##### Input material

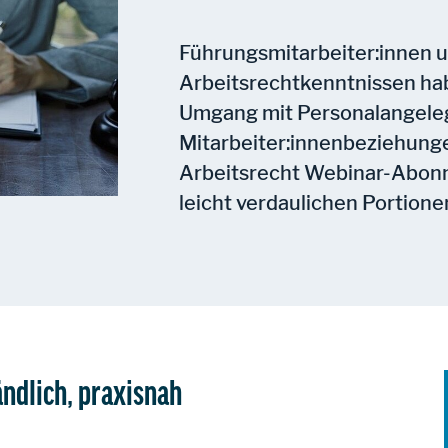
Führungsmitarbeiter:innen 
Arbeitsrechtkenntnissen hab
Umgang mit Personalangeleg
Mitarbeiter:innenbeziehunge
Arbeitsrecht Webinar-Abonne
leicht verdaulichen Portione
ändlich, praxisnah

##########
##### Input material

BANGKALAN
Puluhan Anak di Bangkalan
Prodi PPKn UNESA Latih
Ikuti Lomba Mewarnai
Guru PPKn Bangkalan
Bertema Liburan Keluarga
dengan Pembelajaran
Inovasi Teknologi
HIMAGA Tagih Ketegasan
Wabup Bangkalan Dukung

##########

Give only the number of lines in the data that include the string "PPKn".

2